Männlicher Kollege verdiente mehr
Mit ihrer Klage begehrte die Klägerin von der Beklagten die Zahlung rückständiger Vergütung. Sie hat die Auffassung vertreten, die Beklagte müsse ihr ein ebenso hohes Grundentgelt zahlen wie ihrem fast zeitgleich eingestellten männlichen Kollegen. Dies folge daraus, dass sie die gleiche Arbeit wie ihr männlicher Kollege verrichte. Da die Beklagte sie beim Entgelt aufgrund des Geschlechts benachteiligt habe, schulde sie ihr zudem die Zahlung einer angemessenen Entschädigung. Die Vorinstanzen haben die Klage abgewiesen.
Erfolg vor dem BAG
Das Bundesarbeitsgericht gab der Klägerin mit Urteil vom 16.02.2023 (8 AZR 450/21) ganz überwiegend Recht. Die Beklagte hat die Klägerin in der Zeit von März bis Oktober 2017 sowie im Juli 2018 dadurch aufgrund ihres Geschlechts benachteiligt, dass sie ihr, obgleich die Klägerin und der männliche Kollege gleiche Arbeit verrichteten, ein niedrigeres Grundentgelt gezahlt hat als dem männlichen Kollegen. Die Klägerin hat deshalb einen Anspruch nach Art. 157 AEUV, § 3 Abs. 1 und § 7 EntgTranspG auf das gleiche Grundentgelt wie ihr männlicher Kollege.

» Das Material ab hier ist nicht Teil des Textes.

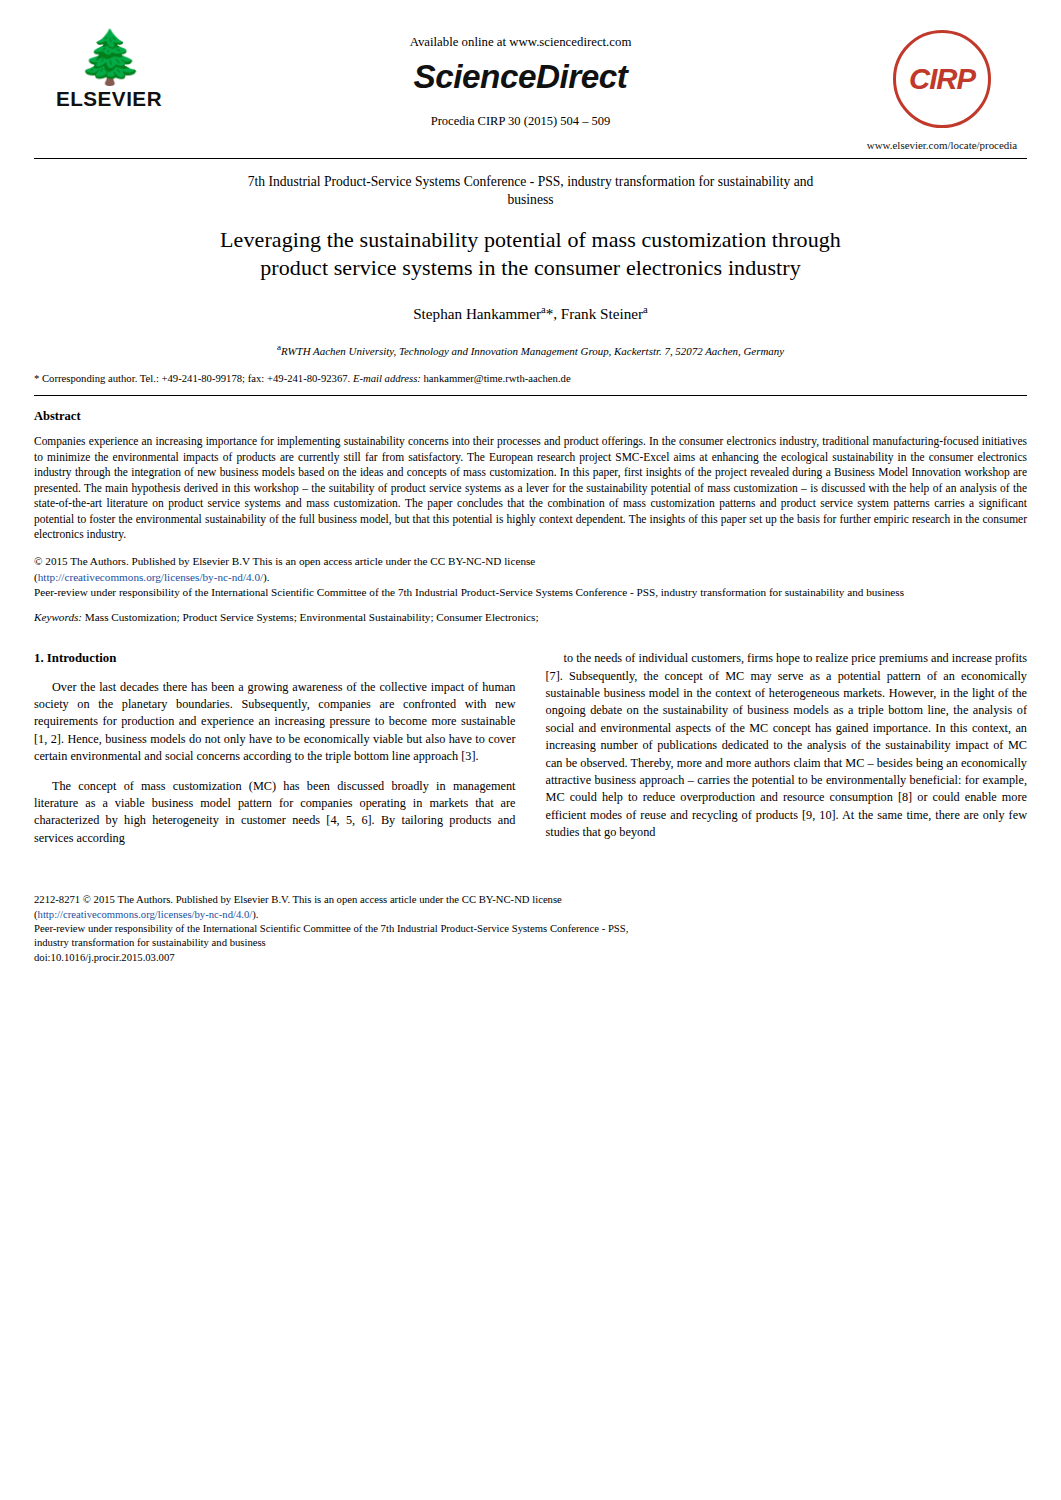🌲
ELSEVIER
Available online at www.sciencedirect.com
ScienceDirect
Procedia CIRP 30 (2015) 504 – 509
CIRP
www.elsevier.com/locate/procedia
7th Industrial Product-Service Systems Conference - PSS, industry transformation for sustainability and
business
Leveraging the sustainability potential of mass customization through
product service systems in the consumer electronics industry
Stephan Hankammera*, Frank Steinera
aRWTH Aachen University, Technology and Innovation Management Group, Kackertstr. 7, 52072 Aachen, Germany
* Corresponding author. Tel.: +49-241-80-99178; fax: +49-241-80-92367. E-mail address: hankammer@time.rwth-aachen.de
Abstract
Companies experience an increasing importance for implementing sustainability concerns into their processes and product offerings. In the consumer electronics industry, traditional manufacturing-focused initiatives to minimize the environmental impacts of products are currently still far from satisfactory. The European research project SMC-Excel aims at enhancing the ecological sustainability in the consumer electronics industry through the integration of new business models based on the ideas and concepts of mass customization. In this paper, first insights of the project revealed during a Business Model Innovation workshop are presented. The main hypothesis derived in this workshop – the suitability of product service systems as a lever for the sustainability potential of mass customization – is discussed with the help of an analysis of the state-of-the-art literature on product service systems and mass customization. The paper concludes that the combination of mass customization patterns and product service system patterns carries a significant potential to foster the environmental sustainability of the full business model, but that this potential is highly context dependent. The insights of this paper set up the basis for further empiric research in the consumer electronics industry.
© 2015 The Authors. Published by Elsevier B.V This is an open access article under the CC BY-NC-ND license
(http://creativecommons.org/licenses/by-nc-nd/4.0/).
Peer-review under responsibility of the International Scientific Committee of the 7th Industrial Product-Service Systems Conference - PSS, industry transformation for sustainability and business
Keywords: Mass Customization; Product Service Systems; Environmental Sustainability; Consumer Electronics;
1. Introduction
Over the last decades there has been a growing awareness of the collective impact of human society on the planetary boundaries. Subsequently, companies are confronted with new requirements for production and experience an increasing pressure to become more sustainable [1, 2]. Hence, business models do not only have to be economically viable but also have to cover certain environmental and social concerns according to the triple bottom line approach [3].
The concept of mass customization (MC) has been discussed broadly in management literature as a viable business model pattern for companies operating in markets that are characterized by high heterogeneity in customer needs [4, 5, 6]. By tailoring products and services according
to the needs of individual customers, firms hope to realize price premiums and increase profits [7]. Subsequently, the concept of MC may serve as a potential pattern of an economically sustainable business model in the context of heterogeneous markets. However, in the light of the ongoing debate on the sustainability of business models as a triple bottom line, the analysis of social and environmental aspects of the MC concept has gained importance. In this context, an increasing number of publications dedicated to the analysis of the sustainability impact of MC can be observed. Thereby, more and more authors claim that MC – besides being an economically attractive business approach – carries the potential to be environmentally beneficial: for example, MC could help to reduce overproduction and resource consumption [8] or could enable more efficient modes of reuse and recycling of products [9, 10]. At the same time, there are only few studies that go beyond
2212-8271 © 2015 The Authors. Published by Elsevier B.V. This is an open access article under the CC BY-NC-ND license
(http://creativecommons.org/licenses/by-nc-nd/4.0/).
Peer-review under responsibility of the International Scientific Committee of the 7th Industrial Product-Service Systems Conference - PSS,
industry transformation for sustainability and business
doi:10.1016/j.procir.2015.03.007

Benachteiligung wegen des Geschlechts bejaht
Der Umstand, dass die Klägerin für die gleiche Arbeit ein niedrigeres Grundentgelt erhalten hat als ihr männlicher Kollege, begründet die Vermutung nach § 22 AGG, dass die Benachteiligung aufgrund des Geschlechts erfolgt ist. Der Beklagten ist es nicht gelungen, diese Vermutung zu widerlegen. Insbesondere kann sich die Beklagte für den Zeitraum von März bis Oktober 2017 nicht mit Erfolg darauf berufen, das höhere Grundentgelt des männlichen Kollegen beruhe nicht auf dem Geschlecht, sondern auf dem Umstand, dass dieser ein höheres Entgelt ausgehandelt habe. Für den Monat Juli 2018 kann die Beklagte die Vermutung der Entgeltbenachteiligung aufgrund des Geschlechts insbesondere nicht mit der Begründung widerlegen, der Arbeitnehmer sei einer besser vergüteten ausgeschiedenen Arbeitnehmerin nachgefolgt.
Das BAG hat dem auf Zahlung einer Entschädigung nach § 15 Abs. 2 AGG gerichteten Antrag der Klägerin teilweise entsprochen und dieser eine Entschädigung wegen einer Benachteiligung aufgrund des Geschlechts i.H.v. 2.000 Euro zugesprochen.